I’d like to begin this little glimpse of India with a few hard facts for the visitor but also the benefits of making the effort to see past our westernized senses and expectations. India is not the UK or USA even though in the cities you walk past McDonalds TM. So relax, relearn and start thinking. The most dramatic aspects of India from a personal perspective are unfortunately also the hardest to describe – the smells and the sound. Both assuage the senses incessantly from the moment you step off the plane, where you are met by the warm clay earthy scent that you come to recognize as Asia. The overtones to this warm earth change constantly around the country, from fragrant pine and jasmine up in the mountain regions to the all too common areas of the major cities where rotting vegetable matter has been found by the free roaming cattle, which have also left their pungent signature. Add to this the rather inevitable human contribution at convenient street corners, leave to bake at 45°C for several weeks between rain showers and the result leaves quite an effect on the nostrils and digestive system! You come to relish the relative merits of both incense and air conditioning far more than you thought possible. The other aspect from which there is very little respite for the tourist has to be the noise. The use of a car horn within western countries is limited to extreme annoyance and extreme danger – the first of which unfortunately sometimes leads to the latter! So for us the constant use to indicate change in direction, speed, intention, mood, weather conditions and the phase of the moon is a little overwhelming. The constant attentions of touts, beggars and tuk tuk drivers make for a lesson in patience on occasion, although it is also one of the major charms. Haggling over where a driver will take you for 15 rupees (whilst trying to avoid his friend’s “excellent emporium”) can be an hour’s entertainment in itself.

Favourite spots:
All things considered, India is full of things to do as well as see, smell touch and feel. You can never really get used to the omnipresent bovine population ignoring road rules, buses, mopeds and the like in the search for that tasty grassy morsel (you know that they know they are sacred). All of these things combine to give you a taste for what India is like, before you even get to the hotel let alone the Taj Mahal. Once immersed into the bustle, usually straight after you disembark from whatever transport you used to reach your destination, you wield your rucksack as a scythe to fight your way through all the Tuk Tuk drivers, who also give you helpful hints such as the trains are on strike or that your hotel that you had booked is closed etc.

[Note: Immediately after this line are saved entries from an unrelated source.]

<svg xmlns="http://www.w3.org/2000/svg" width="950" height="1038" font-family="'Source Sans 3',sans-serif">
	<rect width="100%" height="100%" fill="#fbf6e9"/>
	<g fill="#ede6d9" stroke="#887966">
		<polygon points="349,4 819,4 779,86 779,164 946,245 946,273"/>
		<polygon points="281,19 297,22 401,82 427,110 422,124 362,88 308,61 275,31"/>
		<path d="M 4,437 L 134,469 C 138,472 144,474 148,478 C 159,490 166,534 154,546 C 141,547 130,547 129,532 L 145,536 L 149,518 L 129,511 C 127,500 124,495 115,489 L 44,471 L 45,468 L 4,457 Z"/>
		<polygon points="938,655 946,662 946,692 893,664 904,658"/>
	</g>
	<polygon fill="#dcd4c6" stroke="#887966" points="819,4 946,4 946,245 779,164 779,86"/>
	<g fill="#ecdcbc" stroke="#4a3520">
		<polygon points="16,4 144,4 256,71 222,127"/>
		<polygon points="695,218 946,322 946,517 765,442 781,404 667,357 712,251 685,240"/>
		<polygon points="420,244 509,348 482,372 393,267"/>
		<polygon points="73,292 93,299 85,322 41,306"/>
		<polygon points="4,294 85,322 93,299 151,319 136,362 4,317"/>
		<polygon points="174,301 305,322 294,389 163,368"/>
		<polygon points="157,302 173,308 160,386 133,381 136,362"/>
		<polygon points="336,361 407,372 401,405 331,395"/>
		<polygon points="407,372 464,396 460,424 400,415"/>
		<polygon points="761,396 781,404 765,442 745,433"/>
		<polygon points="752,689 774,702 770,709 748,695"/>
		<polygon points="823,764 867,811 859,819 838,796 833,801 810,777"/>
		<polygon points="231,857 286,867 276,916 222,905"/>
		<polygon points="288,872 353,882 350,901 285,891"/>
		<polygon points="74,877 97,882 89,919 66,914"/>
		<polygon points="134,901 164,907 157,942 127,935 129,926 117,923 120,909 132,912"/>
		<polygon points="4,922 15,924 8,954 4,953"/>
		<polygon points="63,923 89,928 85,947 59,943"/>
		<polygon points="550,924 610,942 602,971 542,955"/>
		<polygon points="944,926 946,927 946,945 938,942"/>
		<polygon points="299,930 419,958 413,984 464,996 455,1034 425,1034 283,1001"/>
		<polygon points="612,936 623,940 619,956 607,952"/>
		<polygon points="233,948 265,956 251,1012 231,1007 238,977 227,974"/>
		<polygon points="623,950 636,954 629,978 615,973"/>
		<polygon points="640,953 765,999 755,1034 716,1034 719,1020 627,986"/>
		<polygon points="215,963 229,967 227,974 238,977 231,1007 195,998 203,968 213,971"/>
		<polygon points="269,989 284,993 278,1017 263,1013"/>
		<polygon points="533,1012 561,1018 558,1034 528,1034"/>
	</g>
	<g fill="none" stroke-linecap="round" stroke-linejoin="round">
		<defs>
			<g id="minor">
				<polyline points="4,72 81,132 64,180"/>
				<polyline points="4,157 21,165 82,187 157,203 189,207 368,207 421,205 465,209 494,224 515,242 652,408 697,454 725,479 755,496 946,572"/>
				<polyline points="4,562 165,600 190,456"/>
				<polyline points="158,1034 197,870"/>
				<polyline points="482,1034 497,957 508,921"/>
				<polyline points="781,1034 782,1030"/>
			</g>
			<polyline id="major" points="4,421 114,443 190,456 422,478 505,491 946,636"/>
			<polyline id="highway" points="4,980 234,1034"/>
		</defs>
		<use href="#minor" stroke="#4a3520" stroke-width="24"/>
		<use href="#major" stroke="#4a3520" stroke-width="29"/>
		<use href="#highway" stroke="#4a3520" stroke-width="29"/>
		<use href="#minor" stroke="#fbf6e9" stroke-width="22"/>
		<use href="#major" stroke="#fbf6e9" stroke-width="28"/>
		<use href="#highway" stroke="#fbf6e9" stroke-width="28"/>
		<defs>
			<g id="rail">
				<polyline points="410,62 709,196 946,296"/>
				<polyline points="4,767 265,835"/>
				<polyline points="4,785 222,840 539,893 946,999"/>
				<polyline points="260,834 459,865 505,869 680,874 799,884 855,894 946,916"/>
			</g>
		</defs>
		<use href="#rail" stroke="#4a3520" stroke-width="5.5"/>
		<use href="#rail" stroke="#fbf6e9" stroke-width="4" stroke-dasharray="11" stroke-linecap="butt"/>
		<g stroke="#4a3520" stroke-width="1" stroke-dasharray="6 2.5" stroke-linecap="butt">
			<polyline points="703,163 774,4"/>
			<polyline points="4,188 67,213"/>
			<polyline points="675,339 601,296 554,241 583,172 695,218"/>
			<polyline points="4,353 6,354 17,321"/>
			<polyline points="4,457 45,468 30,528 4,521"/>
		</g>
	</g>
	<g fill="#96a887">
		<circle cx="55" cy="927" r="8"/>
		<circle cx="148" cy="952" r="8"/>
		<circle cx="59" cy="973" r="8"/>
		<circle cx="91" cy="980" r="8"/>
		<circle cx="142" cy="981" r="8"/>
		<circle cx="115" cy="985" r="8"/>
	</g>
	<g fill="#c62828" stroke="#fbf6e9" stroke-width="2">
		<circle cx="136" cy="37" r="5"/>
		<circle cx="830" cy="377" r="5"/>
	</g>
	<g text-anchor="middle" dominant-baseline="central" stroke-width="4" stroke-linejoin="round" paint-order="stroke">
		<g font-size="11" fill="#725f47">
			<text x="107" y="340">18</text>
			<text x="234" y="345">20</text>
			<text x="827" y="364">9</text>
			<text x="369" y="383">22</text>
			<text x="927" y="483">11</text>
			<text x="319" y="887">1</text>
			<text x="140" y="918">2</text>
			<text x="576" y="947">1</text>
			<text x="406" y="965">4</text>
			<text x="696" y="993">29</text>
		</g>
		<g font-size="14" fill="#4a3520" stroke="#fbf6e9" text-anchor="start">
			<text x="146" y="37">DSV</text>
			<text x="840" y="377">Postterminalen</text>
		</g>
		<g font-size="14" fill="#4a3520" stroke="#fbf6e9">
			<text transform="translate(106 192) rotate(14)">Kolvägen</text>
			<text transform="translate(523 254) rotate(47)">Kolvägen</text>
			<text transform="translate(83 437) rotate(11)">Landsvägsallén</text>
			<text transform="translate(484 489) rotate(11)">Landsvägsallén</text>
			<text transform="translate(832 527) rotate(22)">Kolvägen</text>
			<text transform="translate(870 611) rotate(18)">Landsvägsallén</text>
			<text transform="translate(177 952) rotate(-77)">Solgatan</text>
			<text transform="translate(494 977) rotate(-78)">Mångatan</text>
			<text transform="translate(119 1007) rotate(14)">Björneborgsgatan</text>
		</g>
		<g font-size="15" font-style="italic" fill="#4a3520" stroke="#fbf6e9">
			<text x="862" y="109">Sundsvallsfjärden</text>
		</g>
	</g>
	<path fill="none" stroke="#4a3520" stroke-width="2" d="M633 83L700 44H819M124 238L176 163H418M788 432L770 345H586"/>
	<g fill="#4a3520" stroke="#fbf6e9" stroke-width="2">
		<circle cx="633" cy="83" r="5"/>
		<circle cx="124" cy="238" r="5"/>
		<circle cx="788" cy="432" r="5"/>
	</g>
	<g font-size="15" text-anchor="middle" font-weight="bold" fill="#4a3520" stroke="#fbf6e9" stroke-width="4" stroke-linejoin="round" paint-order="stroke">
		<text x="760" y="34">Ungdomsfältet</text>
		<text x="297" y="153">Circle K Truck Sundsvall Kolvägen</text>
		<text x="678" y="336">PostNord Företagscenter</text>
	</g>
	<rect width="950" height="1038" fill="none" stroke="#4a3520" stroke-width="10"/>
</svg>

A strong constitution and also a quick look at a map before you hit the rush are recommended to make your first 10 minutes all the better – and probably cheaper. As Scot’s would say “be hard-necked”.

What's really great:
Bear in mind the fact is that a non-Asian skin colour in most of the regions of India visited by tourists will mark you as a tourist/ATM. You can’t blend in no matter what you wear, so it becomes a fact of life. Once accepted it’s easy to deal with, with a sense of humour and a firm resolve for both your itinerary and budget. But the tourist trail is not India, and will never be. If given the opportunity we can’t recommend enough the benefit of getting into somewhere where people actually live. The Indian people are amongst the most generous we’ve ever met, which is very difficult to comprehend when the only people you’ve met are trying to screw you for 10 times whatever would normally be charged, or that despite having no interest in buying a small plastic elephant from his mate, standing next to him, you’re given an emotional spiel to buy his instead. Grin and bear it fellow traveler, relax and relish the comedy.

Accommodations:
Definitely out in the Sticks, try getting a decent map of the city and check with the goverment tourist office that its safe. Well worth the hassle!

Other recommendations:
Cheap Intenet Cafe, head through the Main Bazaar at the fork take the right hand one and keep going until you go past the road to the right for the Cinema. Just in front on the left is a good internet cafe at 10 rps per hour!